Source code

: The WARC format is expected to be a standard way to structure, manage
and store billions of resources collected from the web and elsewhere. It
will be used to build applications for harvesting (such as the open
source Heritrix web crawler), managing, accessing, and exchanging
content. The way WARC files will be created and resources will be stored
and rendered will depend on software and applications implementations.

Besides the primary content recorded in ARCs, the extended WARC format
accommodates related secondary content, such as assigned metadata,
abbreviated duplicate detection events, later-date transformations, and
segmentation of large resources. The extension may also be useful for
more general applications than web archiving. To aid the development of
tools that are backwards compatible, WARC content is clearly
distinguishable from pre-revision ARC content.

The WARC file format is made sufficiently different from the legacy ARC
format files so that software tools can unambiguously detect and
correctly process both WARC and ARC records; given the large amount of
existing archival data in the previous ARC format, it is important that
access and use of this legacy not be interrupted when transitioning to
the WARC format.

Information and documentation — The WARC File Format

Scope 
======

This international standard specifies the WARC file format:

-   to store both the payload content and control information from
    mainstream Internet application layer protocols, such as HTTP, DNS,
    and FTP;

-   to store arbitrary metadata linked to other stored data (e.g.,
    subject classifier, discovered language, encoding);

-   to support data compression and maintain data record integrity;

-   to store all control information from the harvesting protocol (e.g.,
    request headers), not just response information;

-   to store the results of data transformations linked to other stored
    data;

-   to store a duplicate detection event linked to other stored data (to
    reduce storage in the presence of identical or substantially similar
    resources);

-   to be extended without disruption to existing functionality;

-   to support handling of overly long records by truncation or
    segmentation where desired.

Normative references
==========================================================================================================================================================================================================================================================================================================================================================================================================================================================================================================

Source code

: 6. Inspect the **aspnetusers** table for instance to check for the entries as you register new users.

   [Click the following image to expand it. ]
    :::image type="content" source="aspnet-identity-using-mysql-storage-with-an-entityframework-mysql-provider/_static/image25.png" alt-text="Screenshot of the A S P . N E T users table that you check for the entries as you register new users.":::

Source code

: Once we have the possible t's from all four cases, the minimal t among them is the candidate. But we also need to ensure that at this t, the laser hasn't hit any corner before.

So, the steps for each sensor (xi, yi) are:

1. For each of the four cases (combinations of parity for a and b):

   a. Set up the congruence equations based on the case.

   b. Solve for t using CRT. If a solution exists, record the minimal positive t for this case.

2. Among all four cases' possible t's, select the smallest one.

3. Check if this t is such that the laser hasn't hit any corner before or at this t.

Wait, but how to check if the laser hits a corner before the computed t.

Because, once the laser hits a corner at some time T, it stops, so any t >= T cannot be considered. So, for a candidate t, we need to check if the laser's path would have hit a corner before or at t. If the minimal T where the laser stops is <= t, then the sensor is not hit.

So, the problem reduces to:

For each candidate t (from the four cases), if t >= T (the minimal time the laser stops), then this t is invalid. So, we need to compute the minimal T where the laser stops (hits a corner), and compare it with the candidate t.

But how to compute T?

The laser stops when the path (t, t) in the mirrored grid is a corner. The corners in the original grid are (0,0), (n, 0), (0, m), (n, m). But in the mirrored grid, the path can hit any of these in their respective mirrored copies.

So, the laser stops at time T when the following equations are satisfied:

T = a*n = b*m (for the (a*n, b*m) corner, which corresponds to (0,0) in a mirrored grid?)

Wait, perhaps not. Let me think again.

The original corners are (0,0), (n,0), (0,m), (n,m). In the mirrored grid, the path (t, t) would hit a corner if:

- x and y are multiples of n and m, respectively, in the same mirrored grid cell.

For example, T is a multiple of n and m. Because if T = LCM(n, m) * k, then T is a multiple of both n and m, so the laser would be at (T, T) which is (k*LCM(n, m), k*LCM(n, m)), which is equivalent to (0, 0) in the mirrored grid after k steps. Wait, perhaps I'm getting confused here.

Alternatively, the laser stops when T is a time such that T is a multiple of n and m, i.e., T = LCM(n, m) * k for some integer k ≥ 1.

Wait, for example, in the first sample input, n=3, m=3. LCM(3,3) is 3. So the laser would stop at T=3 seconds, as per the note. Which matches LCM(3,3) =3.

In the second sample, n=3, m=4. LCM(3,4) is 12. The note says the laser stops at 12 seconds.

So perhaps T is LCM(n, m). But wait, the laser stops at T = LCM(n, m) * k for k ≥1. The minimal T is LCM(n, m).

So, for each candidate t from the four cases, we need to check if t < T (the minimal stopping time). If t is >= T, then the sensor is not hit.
::::
*Task brief:*
In the lines above, locate the string "users". Copy every line where it occurs.

*Response box:*
: 6. Inspect the **aspnetusers** table for instance to check for the entries as you register new users.
    :::image type="content" source="aspnet-identity-using-mysql-storage-with-an-entityframework-mysql-provider/_static/image25.png" alt-text="Screenshot of the A S P . N E T users table that you check for the entries as you register new users.":::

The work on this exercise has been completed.